Is TermKit dead? Why? - thomaspark
http://www.reddit.com/r/programming/comments/137kd9/18_months_ago_termkit_a_nextgeneration_terminal/

======
fusiongyro
Such a beautiful demo. I was (am?) really looking forward to this "making it."
I do think it's going to take a pretty massive development effort to make it
work well though.

For starters, you're going to want to be dealing with objects or structured
data rather than raw strings. So you'll be rewriting or writing wrappers for a
lot of Unix. Powershell hasn't really been ported to Unix yet, presumably
because the "unix greybeards" as he puts it are dogmatically attached to plain
text as the communication medium, and not without reason. Maybe if you made
HTML or JSON the medium you could simplify this? I suspect you'll want the
opacity only live objects can provide though, and that probably means you're
opening yourself up to the usual parade of problems.

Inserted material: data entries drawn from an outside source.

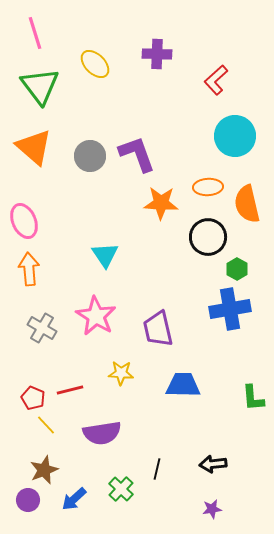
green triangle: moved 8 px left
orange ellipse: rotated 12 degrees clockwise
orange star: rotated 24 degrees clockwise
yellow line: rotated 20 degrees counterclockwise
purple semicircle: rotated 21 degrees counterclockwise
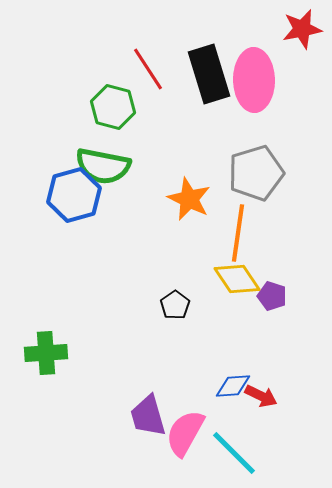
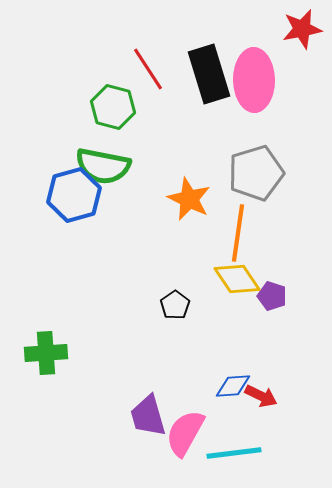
cyan line: rotated 52 degrees counterclockwise
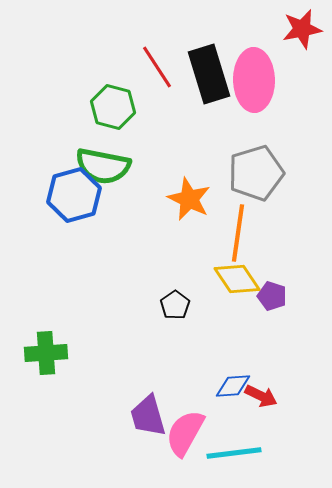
red line: moved 9 px right, 2 px up
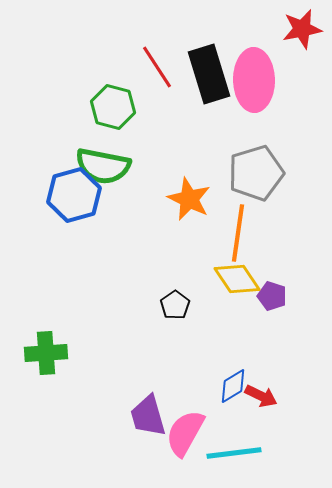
blue diamond: rotated 27 degrees counterclockwise
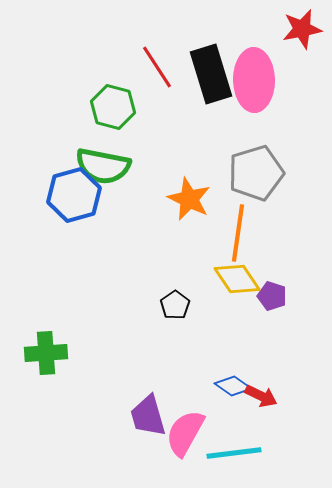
black rectangle: moved 2 px right
blue diamond: rotated 66 degrees clockwise
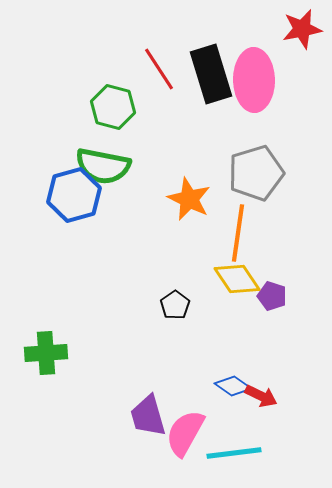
red line: moved 2 px right, 2 px down
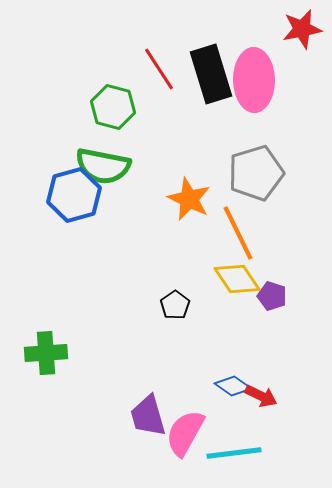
orange line: rotated 34 degrees counterclockwise
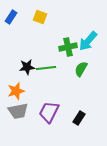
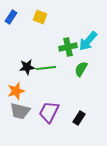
gray trapezoid: moved 2 px right; rotated 25 degrees clockwise
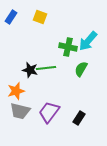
green cross: rotated 24 degrees clockwise
black star: moved 3 px right, 3 px down; rotated 21 degrees clockwise
purple trapezoid: rotated 10 degrees clockwise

He mentions that Unix's execution model makes this kind of a non-starter. I
have no idea which things here were actually the problem, but I can definitely
see how building on very early Node exacerbated the problem. OTOH Node seems
like the "correct" platform—Lighttable is also arriving as essentially a
browser bundled with embedded Node.

In all, I hope he does pick it up. I would bet that part of why this hasn't
happened before or since is because there are many ways to approach the
problem that would work but they all probably involve deep changes to the
OS—or at least lots of new code. Microsoft can get away with these kinds of
things because they also have the whole OS and VM, and they could throw a lot
of people at an inelegant solution and still make it work. One guy, working on
it in his spare time probably can't produce that volume and there will always
be the nagging sensation that if approached from another angle it would be
less work. I don't think it's true, but I could see falling into the trap.